On Tue, Jul 12, 2022 at 11:52:11AM +0200, Michal Hocko wrote:
> > Agreed. That's why I don't like reparenting.
> > Reparenting just reparent the charged pages and then redirect the new
> > charge, but can't reparents the 'limit' of the original memcg.
> > So it is a risk if the original memcg is still being charged. We have
> > to forbid the destruction of the original memcg.
> 
> yes, I was toying with an idea like that. I guess we really want a
> measure to keep cgroups around if they are bound to a resource which is
> sticky itself. I am not sure how many other resources like BPF (aka
> module like) we already do charge for memcg but considering the
> potential memory consumption just reparenting will not help in general
> case I am afraid.

I think the solution here is an extra cgroup layering to represent
persistent resource tracking. In systemd-speak, a service should have a
cgroup representing a persistent service type and a cgroup representing the
current running instance. This way, the user (or system agent) can clearly
distinguish all resources that have ever been attributed to the service and
the resources that are accounted to the current instance while also giving
visibility into residual resources for services that are no longer running.

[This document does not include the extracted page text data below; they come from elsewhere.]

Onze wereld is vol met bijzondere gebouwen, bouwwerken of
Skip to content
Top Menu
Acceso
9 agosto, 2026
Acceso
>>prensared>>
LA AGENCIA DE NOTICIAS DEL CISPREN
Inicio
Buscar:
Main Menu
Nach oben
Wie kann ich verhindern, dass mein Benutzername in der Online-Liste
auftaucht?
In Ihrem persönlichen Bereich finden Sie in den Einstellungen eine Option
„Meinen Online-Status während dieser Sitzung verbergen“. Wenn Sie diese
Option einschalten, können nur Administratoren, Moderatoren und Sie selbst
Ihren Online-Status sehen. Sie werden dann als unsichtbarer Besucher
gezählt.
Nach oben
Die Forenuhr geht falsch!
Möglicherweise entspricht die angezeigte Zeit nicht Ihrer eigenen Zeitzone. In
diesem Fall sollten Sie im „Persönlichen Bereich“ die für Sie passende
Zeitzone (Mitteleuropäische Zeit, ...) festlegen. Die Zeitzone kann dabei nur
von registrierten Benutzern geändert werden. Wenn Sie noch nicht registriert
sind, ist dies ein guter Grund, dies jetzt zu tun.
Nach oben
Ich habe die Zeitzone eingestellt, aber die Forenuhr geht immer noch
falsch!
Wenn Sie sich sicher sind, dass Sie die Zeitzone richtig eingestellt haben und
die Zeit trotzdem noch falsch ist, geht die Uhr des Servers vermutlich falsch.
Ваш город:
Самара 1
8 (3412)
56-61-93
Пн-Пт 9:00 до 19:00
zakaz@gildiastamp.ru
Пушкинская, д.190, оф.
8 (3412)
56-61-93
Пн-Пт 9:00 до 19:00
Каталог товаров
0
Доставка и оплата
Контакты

This gives userspace control over what to track for how long and also fits
what the kernel can do in terms of resource tracking. If we try to do
something smart from kernel side, there are cases which are inherently
insolvable. e.g. if a service instance creates tmpfs / shmem / whawtever and
leaves it pinned one way or another and then exits, and there's no one who
actively accessed it afterwards, there is no userland visible entity we can
reasonably attribute that memory to other than the parent cgroup.

Thanks.

-- 
tejun